(Records excerpted from a collection)
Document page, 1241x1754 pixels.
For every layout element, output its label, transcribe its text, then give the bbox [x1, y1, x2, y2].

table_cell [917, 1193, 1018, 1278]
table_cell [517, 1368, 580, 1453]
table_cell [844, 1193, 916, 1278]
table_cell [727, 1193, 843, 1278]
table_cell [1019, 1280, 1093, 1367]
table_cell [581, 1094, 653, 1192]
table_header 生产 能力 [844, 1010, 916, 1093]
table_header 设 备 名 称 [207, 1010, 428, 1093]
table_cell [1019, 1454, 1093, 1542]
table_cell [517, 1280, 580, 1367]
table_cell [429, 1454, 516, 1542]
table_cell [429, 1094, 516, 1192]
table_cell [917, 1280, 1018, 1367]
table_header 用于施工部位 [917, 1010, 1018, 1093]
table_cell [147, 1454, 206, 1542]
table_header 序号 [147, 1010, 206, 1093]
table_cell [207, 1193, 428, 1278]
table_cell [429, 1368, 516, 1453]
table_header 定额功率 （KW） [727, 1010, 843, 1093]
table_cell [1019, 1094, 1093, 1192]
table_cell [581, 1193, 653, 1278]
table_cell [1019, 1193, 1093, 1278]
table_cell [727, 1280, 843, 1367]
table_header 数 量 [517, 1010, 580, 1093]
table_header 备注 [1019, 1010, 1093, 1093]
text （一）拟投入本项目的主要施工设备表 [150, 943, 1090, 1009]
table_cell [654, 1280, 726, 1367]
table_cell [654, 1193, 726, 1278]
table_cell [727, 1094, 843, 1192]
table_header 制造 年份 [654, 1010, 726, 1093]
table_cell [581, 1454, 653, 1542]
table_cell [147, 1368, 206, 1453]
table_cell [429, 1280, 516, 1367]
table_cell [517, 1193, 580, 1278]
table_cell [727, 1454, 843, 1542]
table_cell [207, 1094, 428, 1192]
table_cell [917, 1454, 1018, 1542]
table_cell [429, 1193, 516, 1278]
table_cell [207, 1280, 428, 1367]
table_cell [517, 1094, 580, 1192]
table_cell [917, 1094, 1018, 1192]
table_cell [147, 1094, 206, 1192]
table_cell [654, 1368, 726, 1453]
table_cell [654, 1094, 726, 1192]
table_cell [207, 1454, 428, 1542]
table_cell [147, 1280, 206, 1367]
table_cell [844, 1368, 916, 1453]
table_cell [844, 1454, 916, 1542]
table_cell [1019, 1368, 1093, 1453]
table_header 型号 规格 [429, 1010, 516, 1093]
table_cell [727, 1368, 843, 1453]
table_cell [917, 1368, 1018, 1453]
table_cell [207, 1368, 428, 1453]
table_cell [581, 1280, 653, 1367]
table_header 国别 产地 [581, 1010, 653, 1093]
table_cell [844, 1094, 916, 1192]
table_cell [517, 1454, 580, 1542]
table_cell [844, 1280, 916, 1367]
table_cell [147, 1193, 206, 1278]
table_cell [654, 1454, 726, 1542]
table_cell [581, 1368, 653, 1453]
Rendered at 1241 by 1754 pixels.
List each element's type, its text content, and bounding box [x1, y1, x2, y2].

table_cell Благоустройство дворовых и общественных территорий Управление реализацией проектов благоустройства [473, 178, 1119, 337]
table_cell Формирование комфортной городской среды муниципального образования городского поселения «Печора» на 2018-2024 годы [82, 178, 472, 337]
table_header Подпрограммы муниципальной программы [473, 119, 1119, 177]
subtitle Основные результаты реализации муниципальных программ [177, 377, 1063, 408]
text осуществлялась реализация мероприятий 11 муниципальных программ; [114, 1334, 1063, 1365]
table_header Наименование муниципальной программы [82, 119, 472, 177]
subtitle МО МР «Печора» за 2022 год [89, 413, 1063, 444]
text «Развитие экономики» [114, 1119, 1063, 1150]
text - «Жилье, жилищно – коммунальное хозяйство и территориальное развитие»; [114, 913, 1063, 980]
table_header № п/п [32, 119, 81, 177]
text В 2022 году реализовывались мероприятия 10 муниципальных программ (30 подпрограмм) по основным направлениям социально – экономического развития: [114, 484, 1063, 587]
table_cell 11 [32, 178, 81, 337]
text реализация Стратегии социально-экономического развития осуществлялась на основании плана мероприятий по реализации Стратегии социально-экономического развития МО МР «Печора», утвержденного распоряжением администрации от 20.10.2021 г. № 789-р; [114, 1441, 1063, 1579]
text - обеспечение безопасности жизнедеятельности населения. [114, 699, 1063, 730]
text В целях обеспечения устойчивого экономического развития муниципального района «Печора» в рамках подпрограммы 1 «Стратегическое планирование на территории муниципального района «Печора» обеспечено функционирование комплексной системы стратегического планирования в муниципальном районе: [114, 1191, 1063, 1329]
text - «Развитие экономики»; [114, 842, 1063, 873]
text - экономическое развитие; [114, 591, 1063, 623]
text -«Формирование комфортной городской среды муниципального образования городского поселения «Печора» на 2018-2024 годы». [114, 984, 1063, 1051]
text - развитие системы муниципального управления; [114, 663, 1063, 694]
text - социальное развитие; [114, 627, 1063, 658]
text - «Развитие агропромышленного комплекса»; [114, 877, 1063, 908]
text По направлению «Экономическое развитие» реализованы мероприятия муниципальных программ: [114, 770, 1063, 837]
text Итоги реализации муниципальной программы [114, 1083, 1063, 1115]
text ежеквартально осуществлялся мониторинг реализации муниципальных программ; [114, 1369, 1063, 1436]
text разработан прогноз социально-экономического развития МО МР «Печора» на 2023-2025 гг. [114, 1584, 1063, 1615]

WHAT THE TASK ASKS =
Reproduce the data in full, exactly.

RESPONSE BOX =
Document page, 1241x1754 pixels.
For every layout element, output its label, transcribe its text, then give the bbox [x1, y1, x2, y2].

table_cell [917, 1193, 1018, 1278]
table_cell [517, 1368, 580, 1453]
table_cell [844, 1193, 916, 1278]
table_cell [727, 1193, 843, 1278]
table_cell [1019, 1280, 1093, 1367]
table_cell [581, 1094, 653, 1192]
table_header 生产 能力 [844, 1010, 916, 1093]
table_header 设 备 名 称 [207, 1010, 428, 1093]
table_cell [1019, 1454, 1093, 1542]
table_cell [517, 1280, 580, 1367]
table_cell [429, 1454, 516, 1542]
table_cell [429, 1094, 516, 1192]
table_cell [917, 1280, 1018, 1367]
table_header 用于施工部位 [917, 1010, 1018, 1093]
table_cell [147, 1454, 206, 1542]
table_header 序号 [147, 1010, 206, 1093]
table_cell [207, 1193, 428, 1278]
table_cell [429, 1368, 516, 1453]
table_header 定额功率 （KW） [727, 1010, 843, 1093]
table_cell [1019, 1094, 1093, 1192]
table_cell [581, 1193, 653, 1278]
table_cell [1019, 1193, 1093, 1278]
table_cell [727, 1280, 843, 1367]
table_header 数 量 [517, 1010, 580, 1093]
table_header 备注 [1019, 1010, 1093, 1093]
text （一）拟投入本项目的主要施工设备表 [150, 943, 1090, 1009]
table_cell [654, 1280, 726, 1367]
table_cell [654, 1193, 726, 1278]
table_cell [727, 1094, 843, 1192]
table_header 制造 年份 [654, 1010, 726, 1093]
table_cell [581, 1454, 653, 1542]
table_cell [147, 1368, 206, 1453]
table_cell [429, 1280, 516, 1367]
table_cell [517, 1193, 580, 1278]
table_cell [727, 1454, 843, 1542]
table_cell [207, 1094, 428, 1192]
table_cell [917, 1454, 1018, 1542]
table_cell [429, 1193, 516, 1278]
table_cell [207, 1280, 428, 1367]
table_cell [517, 1094, 580, 1192]
table_cell [917, 1094, 1018, 1192]
table_cell [147, 1094, 206, 1192]
table_cell [654, 1368, 726, 1453]
table_cell [654, 1094, 726, 1192]
table_cell [207, 1454, 428, 1542]
table_cell [147, 1280, 206, 1367]
table_cell [844, 1368, 916, 1453]
table_cell [844, 1454, 916, 1542]
table_cell [1019, 1368, 1093, 1453]
table_header 型号 规格 [429, 1010, 516, 1093]
table_cell [727, 1368, 843, 1453]
table_cell [917, 1368, 1018, 1453]
table_cell [207, 1368, 428, 1453]
table_cell [581, 1280, 653, 1367]
table_header 国别 产地 [581, 1010, 653, 1093]
table_cell [844, 1094, 916, 1192]
table_cell [517, 1454, 580, 1542]
table_cell [844, 1280, 916, 1367]
table_cell [147, 1193, 206, 1278]
table_cell [654, 1454, 726, 1542]
table_cell [581, 1368, 653, 1453]
Rendered at 1241 by 1754 pixels.
List each element's type, its text content, and bounding box [x1, y1, x2, y2].

table_cell Благоустройство дворовых и общественных территорий Управление реализацией проектов благоустройства [473, 178, 1119, 337]
table_cell Формирование комфортной городской среды муниципального образования городского поселения «Печора» на 2018-2024 годы [82, 178, 472, 337]
table_header Подпрограммы муниципальной программы [473, 119, 1119, 177]
subtitle Основные результаты реализации муниципальных программ [177, 377, 1063, 408]
text осуществлялась реализация мероприятий 11 муниципальных программ; [114, 1334, 1063, 1365]
table_header Наименование муниципальной программы [82, 119, 472, 177]
subtitle МО МР «Печора» за 2022 год [89, 413, 1063, 444]
text «Развитие экономики» [114, 1119, 1063, 1150]
text - «Жилье, жилищно – коммунальное хозяйство и территориальное развитие»; [114, 913, 1063, 980]
table_header № п/п [32, 119, 81, 177]
text В 2022 году реализовывались мероприятия 10 муниципальных программ (30 подпрограмм) по основным направлениям социально – экономического развития: [114, 484, 1063, 587]
table_cell 11 [32, 178, 81, 337]
text реализация Стратегии социально-экономического развития осуществлялась на основании плана мероприятий по реализации Стратегии социально-экономического развития МО МР «Печора», утвержденного распоряжением администрации от 20.10.2021 г. № 789-р; [114, 1441, 1063, 1579]
text - обеспечение безопасности жизнедеятельности населения. [114, 699, 1063, 730]
text В целях обеспечения устойчивого экономического развития муниципального района «Печора» в рамках подпрограммы 1 «Стратегическое планирование на территории муниципального района «Печора» обеспечено функционирование комплексной системы стратегического планирования в муниципальном районе: [114, 1191, 1063, 1329]
text - «Развитие экономики»; [114, 842, 1063, 873]
text - экономическое развитие; [114, 591, 1063, 623]
text -«Формирование комфортной городской среды муниципального образования городского поселения «Печора» на 2018-2024 годы». [114, 984, 1063, 1051]
text - развитие системы муниципального управления; [114, 663, 1063, 694]
text - социальное развитие; [114, 627, 1063, 658]
text - «Развитие агропромышленного комплекса»; [114, 877, 1063, 908]
text По направлению «Экономическое развитие» реализованы мероприятия муниципальных программ: [114, 770, 1063, 837]
text Итоги реализации муниципальной программы [114, 1083, 1063, 1115]
text ежеквартально осуществлялся мониторинг реализации муниципальных программ; [114, 1369, 1063, 1436]
text разработан прогноз социально-экономического развития МО МР «Печора» на 2023-2025 гг. [114, 1584, 1063, 1615]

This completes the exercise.